* [TEXTO EM ESTUDO]:
O antropólogo não se formou em um curso de Antropologia. Aliás, nem esse curso, nem o curso de Ciências Sociais, grade da qual faz parte a antropologia, existiam. Boas cursou Geografia na Universidade de Heidelberg, e defendeu uma tese de doutorado em Física na Universidade de Kiel em 1881, com apenas 21 anos de idade.
Entre 1883 e 1884, o jovem estudante partiu em uma expedição para a ilha de Baffin, no extremo norte do Canadá, a fim de traçar um estudo cartográfico do local. Foi nesse momento que Boas teve a sua primeira experiência antropológica ao conviver com os inuítes, nativos da região.
Boas percebeu, com o convívio diário com aquelas pessoas, que entender a sua cultura era um processo muito mais complexo do que vinham teorizando os então estudiosos de antropologia. Era preciso entrar em contato direto com o povo, imergir em sua cultura e, o mais fundamental, aprender a sua língua. Boas também percebeu que aquelas pessoas eram muito diferentes dos europeus em aspectos físicos e culturais, mas que isso não os tornava inferiores.
O antissemitismo era um problema que já assolava judeus alemães há séculos e começou a ganhar mais espaço no fim do século XIX. Motivado por isso, Boas mudou-se para os Estados Unidos em 1886. Nesse mesmo ano, organizou uma expedição antropológica para a província canadense Colúmbia Britânica, para iniciar um estudo etnográfico dos povos nativos daquela região.
Em 1892, Boas foi contratado como professor de antropologia da Universidade de Clark, em Massachussetts. Em 1896, ele se tornou curador do Museu Americano de História Natural, em Nova Iorque. Em 1899, ele se tornou professor de antropologia da Universidade de Colúmbia, também na cidade de Nova Iorque, onde residiu (enquanto não viajava a trabalho) até a sua morte.
Seus estudos avançaram muito desde então, e ele se tornou uma referência nos estudos antropológicos nos Estados Unidos. Com sua pesquisa, Boas conseguiu evidenciar os erros da corrente teórica que tinha originado a antropologia, que era o evolucionismo social. O evolucionismo, ou darwinismo social, apontava uma hierarquia de desenvolvimento da espécie humana por meio das raças, o que poderia ser medido pela cultura.
Essa linha de pensamento afirmava serem as pessoas brancas mais desenvolvidas, as negras menos desenvolvidas, e os indígenas e orientais estariam entre os dois extremos na linha de desenvolvimento intelectual e cultural. Para Boas, esses trabalhos não evidenciavam teorias científicas, pois eles não recorriam a um método preciso para analisar-se os grupos em questão. Tratava-se de abstrações teóricas sem fundamento científico e com pretensões racistas.
Na Universidade de Colúmbia, Boas fundou e dirigiu o Departamento de Antropologia, que teve os primeiros cursos de graduação e pós-graduação em Antropologia nas Américas. Autor de centenas de livros e artigos sobre antropologia física e cultural, linguística, e etnologia, Boas é considerado um dos mais importantes nomes da ciência que estuda a humanidade.

* [LISTA DE TAREFAS]:
A: Segundo o texto sobre o antropólogo Boas, em que ano ele se mudou para os Estados Unidos?
B: Copie do texto sobre o antropólogo Boas o trecho que se inicia com as palavras "O antropólogo não" e se encerra com "anos de idade.".
C: Escreva a continuação do texto sobre o antropólogo Boas a partir da última frase apresentada.

Registros salvos:
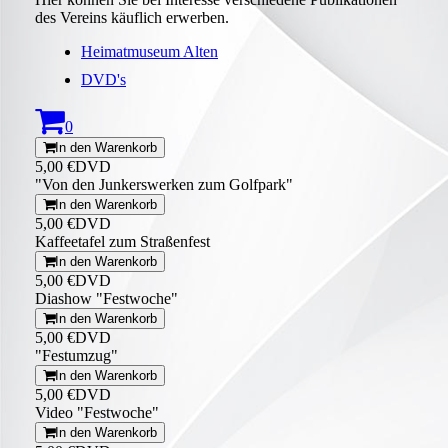
des Vereins käuflich erwerben.
Heimatmuseum Alten
DVD's
0
In den Warenkorb
5,00 €
DVD
"Von den Junkerswerken zum Golfpark"
In den Warenkorb
5,00 €
DVD
Kaffeetafel zum Straßenfest
In den Warenkorb
5,00 €
DVD
Diashow "Festwoche"
In den Warenkorb
5,00 €
DVD
"Festumzug"
In den Warenkorb
5,00 €
DVD
Video "Festwoche"
In den Warenkorb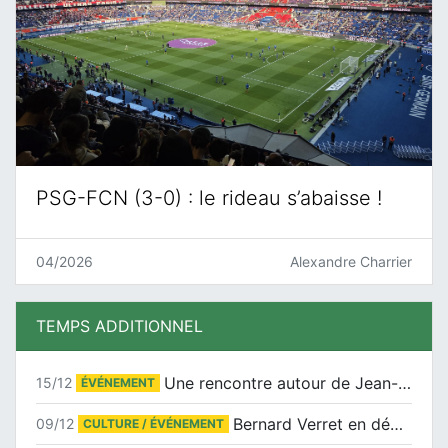
PSG-FCN (3-0) : le rideau s’abaisse !
04/2026
Alexandre Charrier
TEMPS ADDITIONNEL
Une rencontre autour de Jean-Claude Suaudeau
15/12
ÉVÉNEMENT
Bernard Verret en dédicaces le samedi 13 décembre à l’Espace Culturel Atlantis
09/12
CULTURE / ÉVÉNEMENT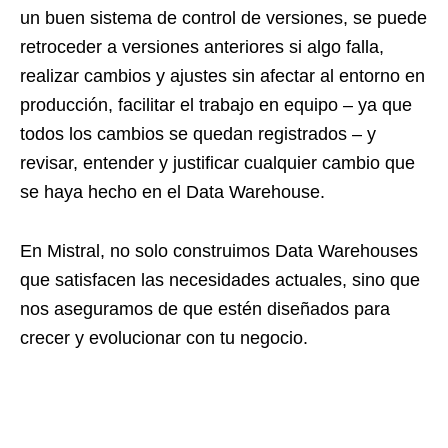
un buen sistema de control de versiones, se puede
retroceder a versiones anteriores si algo falla,
realizar cambios y ajustes sin afectar al entorno en
producción, facilitar el trabajo en equipo – ya que
todos los cambios se quedan registrados – y
revisar, entender y justificar cualquier cambio que
se haya hecho en el Data Warehouse.
En Mistral, no solo construimos Data Warehouses
que satisfacen las necesidades actuales, sino que
nos aseguramos de que estén diseñados para
crecer y evolucionar con tu negocio.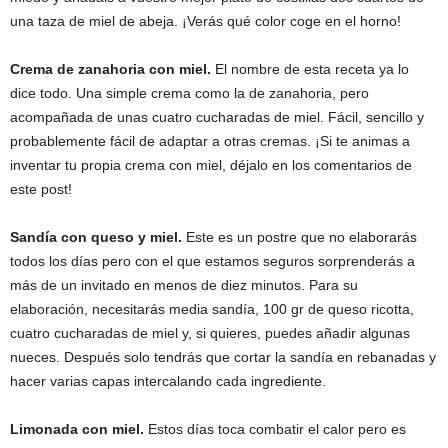
una taza de miel de abeja. ¡Verás qué color coge en el horno!
Crema de zanahoria con miel.
El nombre de esta receta ya lo
dice todo. Una simple crema como la de zanahoria, pero
acompañada de unas cuatro cucharadas de miel. Fácil, sencillo y
probablemente fácil de adaptar a otras cremas. ¡Si te animas a
inventar tu propia crema con miel, déjalo en los comentarios de
este post!
Sandía con queso y miel.
Este es un postre que no elaborarás
todos los días pero con el que estamos seguros sorprenderás a
más de un invitado en menos de diez minutos. Para su
elaboración, necesitarás media sandía, 100 gr de queso ricotta,
cuatro cucharadas de miel y, si quieres, puedes añadir algunas
nueces. Después solo tendrás que cortar la sandía en rebanadas y
hacer varias capas intercalando cada ingrediente.
Limonada con miel.
Estos días toca combatir el calor pero es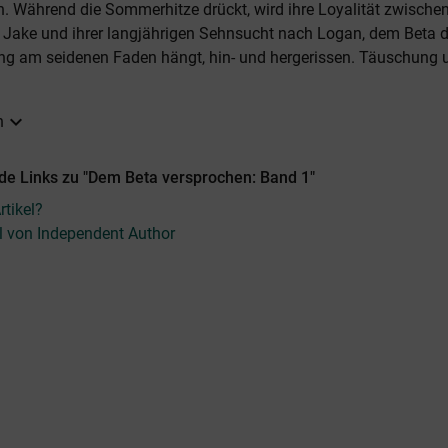
. Während die Sommerhitze drückt, wird ihre Loyalität zwischen
Jake und ihrer langjährigen Sehnsucht nach Logan, dem Beta d
ng am seidenen Faden hängt, hin- und hergerissen. Täuschung 
expand_more
n
de Links zu "Dem Beta versprochen: Band 1"
tikel?
el von Independent Author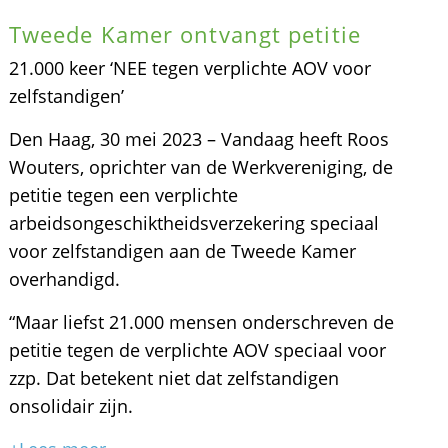
Tweede Kamer ontvangt petitie
21.000 keer ‘NEE tegen verplichte AOV voor
zelfstandigen’
Den Haag, 30 mei 2023 – Vandaag heeft Roos
Wouters, oprichter van de Werkvereniging, de
petitie tegen een verplichte
arbeidsongeschiktheidsverzekering speciaal
voor zelfstandigen aan de Tweede Kamer
overhandigd.
“Maar liefst 21.000 mensen onderschreven de
petitie tegen de verplichte AOV speciaal voor
zzp. Dat betekent niet dat zelfstandigen
onsolidair zijn.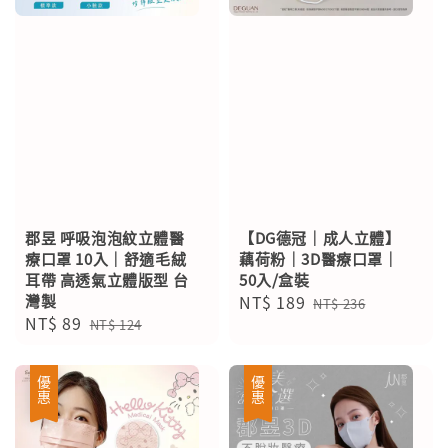
郡昱 呼吸泡泡紋立體醫
【DG德冠｜成人立體】
療口罩 10入｜舒適毛絨
藕荷粉｜3D醫療口罩｜
耳帶 高透氣立體版型 台
50入/盒裝
灣製
Sale
NT$ 189
Regular
NT$ 236
Sale
NT$ 89
Regular
price
price
NT$ 124
price
price
優惠
優惠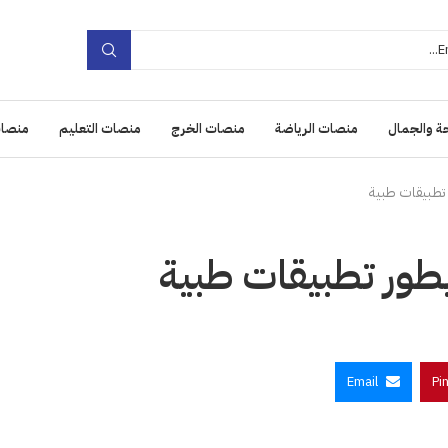
ة والجمال
منصات الرياضة
منصات الخرج
منصات التعليم
منصات
تطبيقات طبية
ور تطبيقات طبية
Email
Pi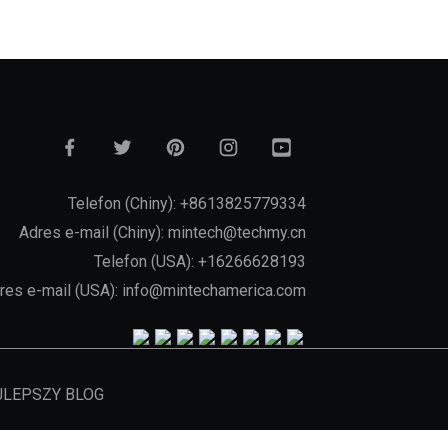
Telefon (Chiny): +8613825779334
Adres e-mail (Chiny): mintech@techmy.cn
Telefon (USA): +16266628193
res e-mail (USA): info@mintechamerica.com
LEPSZY BLOG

* [RESULTADOS POR TAREFA]:
A: Em 1886.

B:
O antropólogo não se formou em um curso de Antropologia. Aliás, nem esse curso, nem o curso de Ciências Sociais, grade da qual faz parte a antropologia, existiam. Boas cursou Geografia na Universidade de Heidelberg, e defendeu uma tese de doutorado em Física na Universidade de Kiel em 1881, com apenas 21 anos de idade.

C:
Também foi professor e orientador de pesquisas de importantes nomes das ciências sociais, como a antropóloga estadunidense Margareth Mead, o antropólogo belga Claude Lévi-Strauss, o cientista social brasileiro Gilberto Freyre, e a antropóloga, cantora, escritora e cineasta estadunidense Zora Neale Hurston. Hurston era negra, neta de escravos e tornou-se uma grande intelectual e artista na primeira metade do século XX.
Franz Boas faleceu no dia 21 de dezembro de 1942, aos 84 anos de idade. Ainda lúcido, Boas lecionou, pesquisou e escreveu até a sua morte.
Antropologia cultural
Certamente, Franz Boas é uma referência nos estudos de antropologia cultural por ter feito uma verdadeira reviravolta nessa área enquanto pesquisador. Seus estudos influenciaram dois grandes antropólogos que desenvolveram o assunto de maneira mais aprofundada, o polonês Bronislaw Malinowski e o belga Claude Lévi-Strauss.
Os esforços de Boas na antropologia cultural eram sumariamente três: separar o conceito de cultura do conceito de raça, entender a importância da linguagem para a formação da cultura, e promover uma análise relativista da cultura, que evitasse o etnocentrismo. Para o antropólogo, a linguagem é um dos pontos centrais para o entendimento da cultura de um povo. É preciso, para entender de fato a formação de um grupo social, adentrar nesse grupo, conviver de perto com as pessoas, observar a sua cultura e estudar a sua língua.
É preciso deixar de acreditar que existam culturas superiores ou inferiores baseando-se nos produtos delas, pois isso está muito mais ligado às condições materiais ambientais desses grupos. É preciso também entender que raça e cultura não têm ligação direta.
O fato de africanos não desenvolverem tecnologias como o motor a vapor ou equipamentos movidos a energia elétrica não significa que eles eram inferiores. A tecnologia menos desenvolvida de povos que não se centraram na Europa deu-se por outras condições diversas, em geral, ligadas aos percursos históricos e à condição material desses povos.
Conceito de civilização
O conceito de civilização para a antropologia europeia do século XIX era rigidamente etnocentrista. Embasados nas teorias positivistas, arrogando para si um ar progressista e utilizando mal o evolucionismo de Darwin, teóricos como Edward Burnet Tylor, James Frazer e Herbert Spencer criaram uma teoria que considerava civilizado o povo europeu branco. Os outros povos encontravam-se ainda em estágio de barbárie. Para ter-se uma noção da dimensão racista daquilo que circulava nos meios intelectuais da época, ainda no século XIX discutia-se (aqui nos meios religiosos) se os negros e indígenas tinham ou não alma.
Franz Boas fez um revisionismo desse entendimento de civilização da época, assim como revisou a ideia de cultura. Civilização não era estabelecer aquilo que os europeus estabeleceram como padrões de vida em sociedade, mas sim criar padrões de vida em sociedade. Civilidade era a capacidade de viver em comunidade, independentemente da cultura e do nível de organização política, desde que houvesse uma organização que permitisse a vida coletiva.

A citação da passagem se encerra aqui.